Yani anlaşılan o ki tüm Ankara gazetecileri yaşadıklarını yazsa roman olur…

Cinnah Caddesi’ne (Hürriyet’in eski Ankara bürosunun olduğu yer) uçakla indiğini anlattığını da aktaran varmış.

Fakat kendi favorimi en sona sakladım:

Bir fotomuhabir motosiklet almış. Sarıkaya “Ben çok iyi motorcuyum” diyerek ısrar edip emekçinin motoruna binmiş ve motoru duvara çarpmış. Motosiklet sıfırmış!

Artık ben diyeyim Vecihi…
Siz diyin atma Ziya…
Bir başkası desin tutmayın küçük enişteyi…
Yeşilçam’ın ne kadar karakteri varsa adeta Sarıkaya’da vücut bulmuş!

Bu hikayelerden sonra eminim ki siz de o tokat vakasının ardından Sarıkaya’nın Fatma Şahin karşısında dakikalarca yaptığı anlamsız hareketlerin nedenini anlamışsınızdır.

Tabii buradaki soru, yıllardır mitomanik hikayelerin parçası olduğu herkesçe bilinen Muharrem Sarıkaya Ciner Medya Grubu'nda nasıl yıllardır kalabildi?

Sarıkaya’ya kim neden kol kanat gerdi?

Sorunun cevabını Ankara gazetecileri biliyor aslında.

Yukarıda yazdığım ve aklından zoru olduğunu düşündüren hikayelerin parçası olan birinin yıllardır Ankara Temsilciliği görevi yapabilmesi, medyadaki şizofrenik ilişkilerin varlığını da teyit ediyor.

Bir diğer iddiayı da hatırlatalım bu aşamada... 
Habertürk Ankara temsilcisi Bülent Aydemir’in kızağa çekilmesinde Muharrem Sarıkaya'nın payı olduğu iddiası var.

Aydemir ortalardan kaybolduktan sonra sazı tam olarak eline alan Sarıkaya'nın gece gündüz; deyim yerindeyse sürekli ekranda olması canlı yayındaki malum skandalını körüklemiş iddialara göre...

CNN TÜRK’TE ÇAKMA ÖDÜL SKANDALI

Sevgili yoldaşlar, iyi güldük, şimdi de medyamızın haline biraz daha ağlayalım hep birlikte.
Mendilleriniz hazırsa, gazoz kapağından bir ödülün hikayesini kulaklarınıza fısıldayayım.

Geçtiğimiz günlerde Demirören medyanın çeşitli mecralarına bir haber düştü:

Demirören TV Grup Başkanı Murat Yancı’ya En İyi CEO ödülü…
Türkiye’nin beğenilen CEO’ları belli oldu.
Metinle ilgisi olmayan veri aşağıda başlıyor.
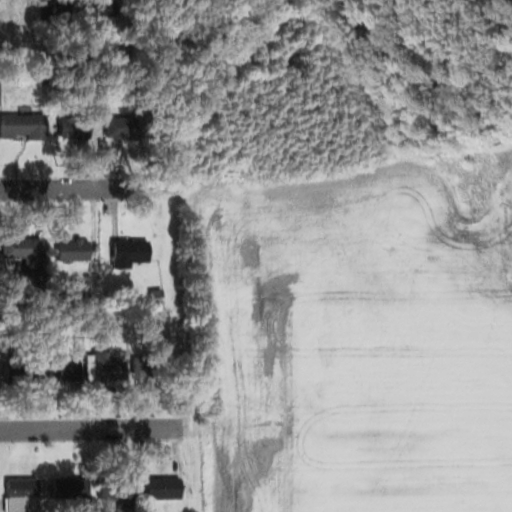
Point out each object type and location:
building: (55, 8)
building: (50, 10)
building: (12, 17)
building: (11, 18)
building: (24, 53)
building: (46, 55)
building: (24, 126)
building: (22, 127)
building: (77, 127)
building: (75, 128)
road: (71, 187)
building: (24, 249)
building: (72, 250)
building: (74, 251)
building: (130, 251)
building: (131, 251)
building: (27, 253)
building: (38, 275)
building: (157, 296)
building: (95, 327)
crop: (360, 334)
building: (111, 338)
building: (106, 367)
building: (66, 368)
building: (109, 368)
building: (17, 369)
building: (64, 370)
building: (163, 372)
road: (90, 426)
building: (72, 487)
building: (164, 487)
building: (70, 488)
building: (164, 488)
building: (118, 489)
building: (121, 489)
building: (22, 495)
building: (22, 495)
Demirören Tv Grup Başkanı Murat Yancı, 2021 Yılının En Beğenilen CEO’ları arasında yer aldı…
Türkiye’de 35 bin kişinin üzerinde oy kullanıldığı, 2021’in 50 CEO’su, CHRO’su ve CMO’sunun belli olduğu  ‘Altın Lider Ödülleri’ dün gece sahiplerini buldu.  
Organizasyonu KREA M.I.C.E. tarafından yapılan ‘Altın Lider Ödülleri’ platformunda tüm Türkiye’den katılım gerçekleşti. Türkiye’de iş dünyasında çalışan her bireyin ‘tekil oyu’ ve cep telefonuna gönderilen ‘doğrulama kodu’ ile katıldığı oylamalar 25 Kasım 2021’de sona erdi. Yapılan değerlendirmeye göre en fazla oy alan CEO’lar, Nükhet Duru’nun konseriyle taçlanan gecede ödüllerini aldı. 
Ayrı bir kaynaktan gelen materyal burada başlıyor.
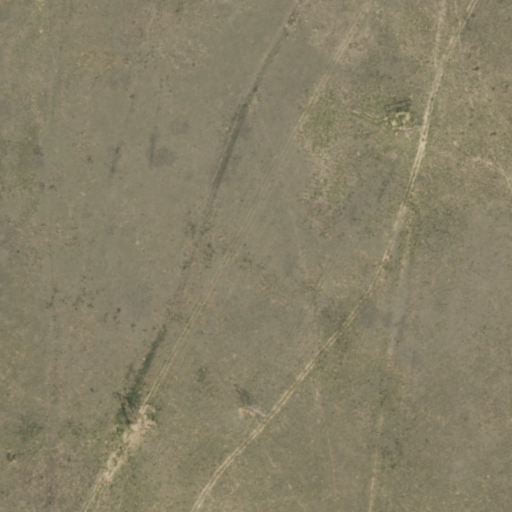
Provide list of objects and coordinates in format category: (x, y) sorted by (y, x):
power tower: (399, 124)
road: (137, 245)
power tower: (245, 412)
power tower: (131, 425)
https://www.posta.com.tr/demiroren-tv-grup-baskani-murat-yanciya-en-iyi-ceo-odulu-2416486

Peh... peh... peh...
Zaten haberin dili, gidişatı, her şey bir gariplik olduğunu anlatıyor.
Bir de son zamanlarda yeni bir adet türedi.
Aklına esen bir otelin konferans salonunu kiralıyor, online oylama yaptırıyor, bir ödül uyduruyor, sonra da ne kadar şöhret meraklısı gazeteci varsa onları davet ediyor.
Ödül veriyor.
Ödül verdikleri isimleri de neredeyse her kanal ve medya grubunda sosyal medyasında takipçisi bol isimlerden seçiyorlar...
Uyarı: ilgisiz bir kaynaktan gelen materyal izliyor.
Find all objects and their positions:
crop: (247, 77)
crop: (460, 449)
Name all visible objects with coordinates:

Her medya grubundan ismi seçiyorlar ki, her yerde haber olabilsinler...
Neyse ödüller dağıtılıyor... 
Sosyal medyada boy boy pozlar…
Oscar almış gibi sevinmeler…
Bir komedidir ki gidiyor…
Ben bunlara gazoz kapağı ödülleri diyorum.

Yukarıda bahsettiğim ve Murat Yancı’ya verilen ödülse tam da bu tanıma uyuyor.
Adeta Yancı için biçilmiş kaftan…
Sanki terzide onun için özel dikilmiş.

Düşünün ki, oylaması 25 Kasım’da biten ödülü, o dönem TV grup başkanlığı ataması dahi yapılmamış Yancı’ya vermişler.
Malumunuz Yancı 1 Aralık’ta Demirören TV grup başkanı olarak atandı.
Artık yönetici olacağını nereden biliyorlarsa, bu nasıl bir öngörüyse!

Bir de TV grup başkanı nasıl CEO kategorisine giriyor o kısmını da tam çözemedim.
Ama kimin umurunda, birileri Yancı’yı bir şeyin en iyisi seçmek istemiş.

Düşünün artık bu tabloda Murat Yancı’nın Demirören’de çıktığı katın yüksekliğini…
İnsan biraz utanır sıkılır, ne bileyim ayıp filan der ama nerdeeeeeeee?...

Başarılarının devamını diliyoruz Yancı Murat bey...
Allah size böyle çakma ödüllerle dolu nice başarılar nasip etsin!!!